Change "submissions" to "uploads" in the passage on the Yahoo! Current Network, and give the passage again from "It’s possible that" up to and including "to submit content.".

- [Text under study]:

------------------------------------------------------------------------

A similar alliance between Yahoo! and Current TV, called the Yahoo! Current Network, formed only two months ago, sputtered to an end last week. That venture had intended to accept user-generated videos with the idea that some of them might make it to Current’s regular cable channel. As of now, a message appears on the site that says “We are no longer accepting uploads to the Yahoo! Current Network.”
It’s possible that Yahoo!’s deal with Reuters spelled the end for Yahoo! Current Network, or it’s possible, as Rafat Ali suggests, that the site generated little interest, traffic or submissions.
One other possibility: YouTube is so dominant in the user-generated video category, including video that might be newsworthy, that users won’t think to go anywhere else to submit content.
“The average person witnesses something that is considered news once every 10 years,” said Steve Rosenbaum, who created MTV Unfiltered, one of the first viewer-contributed video programs on television. “When it’s time to put something on the Internet, they will put it in the place they have used before. The numbers tell us that is YouTube.”

------------------------------------------------------------------------

- [Recorded information]:
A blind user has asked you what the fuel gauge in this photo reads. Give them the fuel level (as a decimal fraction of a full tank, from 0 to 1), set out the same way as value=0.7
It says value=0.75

------------------------------------------------------------------------

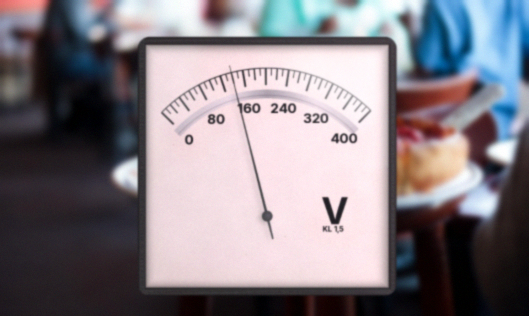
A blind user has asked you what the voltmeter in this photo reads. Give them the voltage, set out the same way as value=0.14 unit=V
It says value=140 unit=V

------------------------------------------------------------------------

- [Result]:
It’s possible that Yahoo!’s deal with Reuters spelled the end for Yahoo! Current Network, or it’s possible, as Rafat Ali suggests, that the site generated little interest, traffic or uploads.
One other possibility: YouTube is so dominant in the user-generated video category, including video that might be newsworthy, that users won’t think to go anywhere else to submit content.